[Task requirements] Say only the number of lines in the entries below that contain "default".

[Supplied entries]
....................

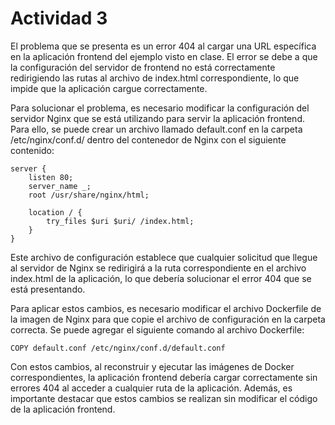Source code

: # Actividad 3

El problema que se presenta es un error 404 al cargar una URL específica en la aplicación frontend del ejemplo visto en clase. El error se debe a que la configuración del servidor de frontend no está correctamente redirigiendo las rutas al archivo de index.html correspondiente, lo que impide que la aplicación cargue correctamente.

Para solucionar el problema, es necesario modificar la configuración del servidor Nginx que se está utilizando para servir la aplicación frontend. Para ello, se puede crear un archivo llamado default.conf en la carpeta /etc/nginx/conf.d/ dentro del contenedor de Nginx con el siguiente contenido:

```
server {
    listen 80;
    server_name _;
    root /usr/share/nginx/html;

    location / {
        try_files $uri $uri/ /index.html;
    }
}
```

Este archivo de configuración establece que cualquier solicitud que llegue al servidor de Nginx se redirigirá a la ruta correspondiente en el archivo index.html de la aplicación, lo que debería solucionar el error 404 que se está presentando.

Para aplicar estos cambios, es necesario modificar el archivo Dockerfile de la imagen de Nginx para que copie el archivo de configuración en la carpeta correcta. Se puede agregar el siguiente comando al archivo Dockerfile:

```
COPY default.conf /etc/nginx/conf.d/default.conf
```

Con estos cambios, al reconstruir y ejecutar las imágenes de Docker correspondientes, la aplicación frontend debería cargar correctamente sin errores 404 al acceder a cualquier ruta de la aplicación. Además, es importante destacar que estos cambios se realizan sin modificar el código de la aplicación frontend.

....................

[Exercise answer] 2